• Exercises to complete:
[1] In the forum post on batching part movement with BulkMoveTo, how are the animated objects in the author's foliage system stored?
[2] Pick up the forum post on batching part movement with BulkMoveTo right after its final line, and carry it on from there.

• Study text:
• • • • •

Release Notes for 435

Tomarty · June 25, 2020, 9:01pm

I was actually going to use a global table for all parts, call BulkMoveTo at the end of the frame, then clear the table. This approach seems best for updating unknown quantities of arbitrary parts within small/medium assemblies, as well as within my foliage system where hundreds of simple animated objects are stored in an intrusive-doubly-linked-list and updated/throttled with a fixed time budget.

Here’s what the system I’m ready to test looks like:

local GlobalBulkMoveToCount = {0}
local GlobalBulkMoveToPartList = {}
local GlobalBulkMoveToCFrameList = {}

game:GetService("RunService").RenderStepped:Connect(function()

• • • • •

• Excerpted data:
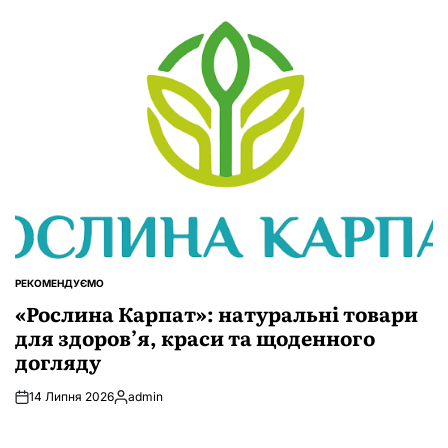
РЕКОМЕНДУЄМО
ОПУБЛІКУВАТИ
У
«Рослина Карпат»: натуральні товари
для здоров’я, краси та щоденного
догляду
14 Липня 2026
admin
Опубліковано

• • • • •

• Answers by item:
[1] They are stored in an intrusive doubly-linked list.

[2]
	-- [Update characters and UI here]
	
	-- End of frame:
	local count = GlobalBulkMoveToCount[1]--$const
	if count >= 1 then
		GlobalBulkMoveToCount[1] = 0 -- Reset counter
		
		workspace:BulkMoveTo(GlobalBulkMoveToPartList, GlobalBulkMoveToCFrameList, Enum.BulkMoveMode.FireNoEvents)
		
		for i = 1, count do -- Clear tables
			GlobalBulkMoveToPartList[i] = nil
			GlobalBulkMoveToCFrameList[i] = nil
		end
	end
end)

Here’s how a part is added:

local count = GlobalBulkMoveToCount[1] + 1
GlobalBulkMoveToCount[1] = count
GlobalBulkMoveToPartList[count] = part
GlobalBulkMoveToCFrameList[count] = partCFrame

Here’s an overview of how my skeletal animation system works and how it would use it:

local GetComponents = CFrame.new().GetComponents

-- This creates a fast bone update function for its specific state. This is cheap compared to how many times it will be called on average.
local createFastBoneUpdateFunction = function(bone)
	local getBoneOffset = bone[2] -- This is a function that returns the bone's current offset cframe.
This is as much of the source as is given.